For a prime $p\equiv 1\pmod 4$, let $\left(\frac{\cdot}{p}\right)_4$ denote the rational biquadratic residue symbol; that is, $$ \left(\frac{a}{p}\right)_4 = \begin{cases} \ \ \ 1\ &\text{if $a$ is a biquadratic residue modulo $p$}, \\ -1\ &\text{otherwise.} \end{cases} $$ Also, denote by $\left(\frac{\cdot}{p}\right)$ the quadratic residue (Legendre) symbol.

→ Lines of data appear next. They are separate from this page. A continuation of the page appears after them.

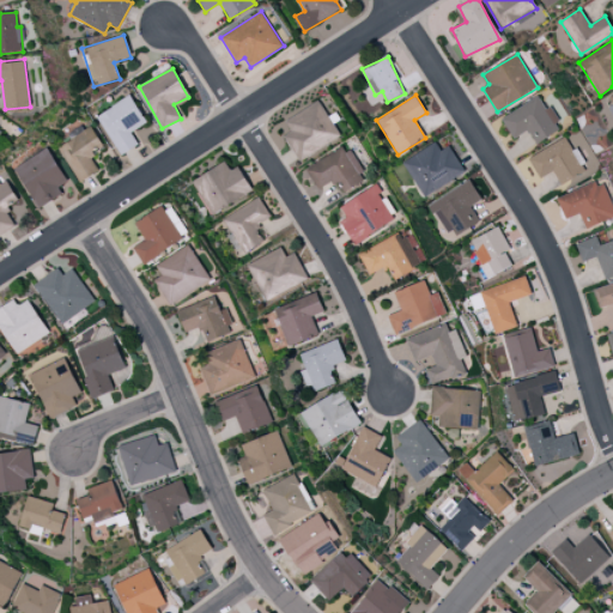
[(146,123),(131,96),(97,115),(119,156),(138,145),(131,132),(146,123)]
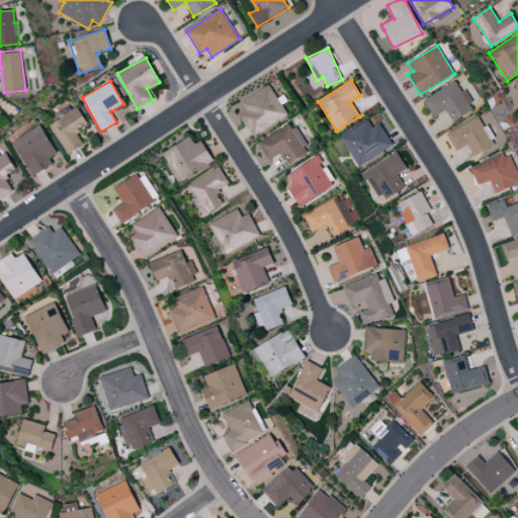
[(452,122),(475,108),(463,91),(461,92),(453,81),(423,101),(434,117),(445,110),(452,122)]
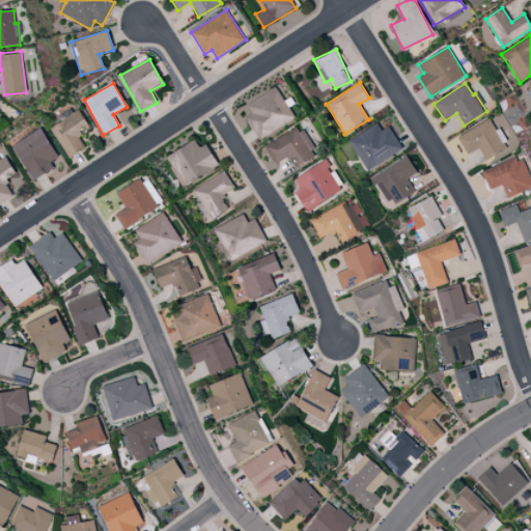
[(246,105),(252,114),(245,118),(257,140),(296,118),(277,87),(246,105)]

Burde has shown that if $p$ and $q$ are primes satisfying $\left(\frac pq\right)=1$ and both congruent to $1$ modulo $4$, then writing $p=a^2+b^2$ and $q=c^2+d^2$ with $a$ and $c$ odd (and $b$ and $d$ even), one has $$ \left(\frac{p}{q}\right)_4\left(\frac{q}{p}\right)_4=\left(\frac{ac-bd}{q}\right). $$
Is there a version of Burde's result for the case where $q\equiv 3\pmod 4$? To be more specific,
Suppose that $p\equiv 1\pmod 4$ is prime, and write $p=a^2+b^2$ with $a$ odd (and $b$ even). Is there any natural way to associate with every prime $q\equiv 3\pmod 4$ satisfying $\left(\frac{p}{q}\right)=1$ integers $c$ and $d$ so that $$ \left(\frac{q}{p}\right)_4=\left(\frac{ac-bd}{q}\right)? $$ (Inserting in the right-hand side factors like $(-1)^{(q-1)/4}$ would be just fine with me.)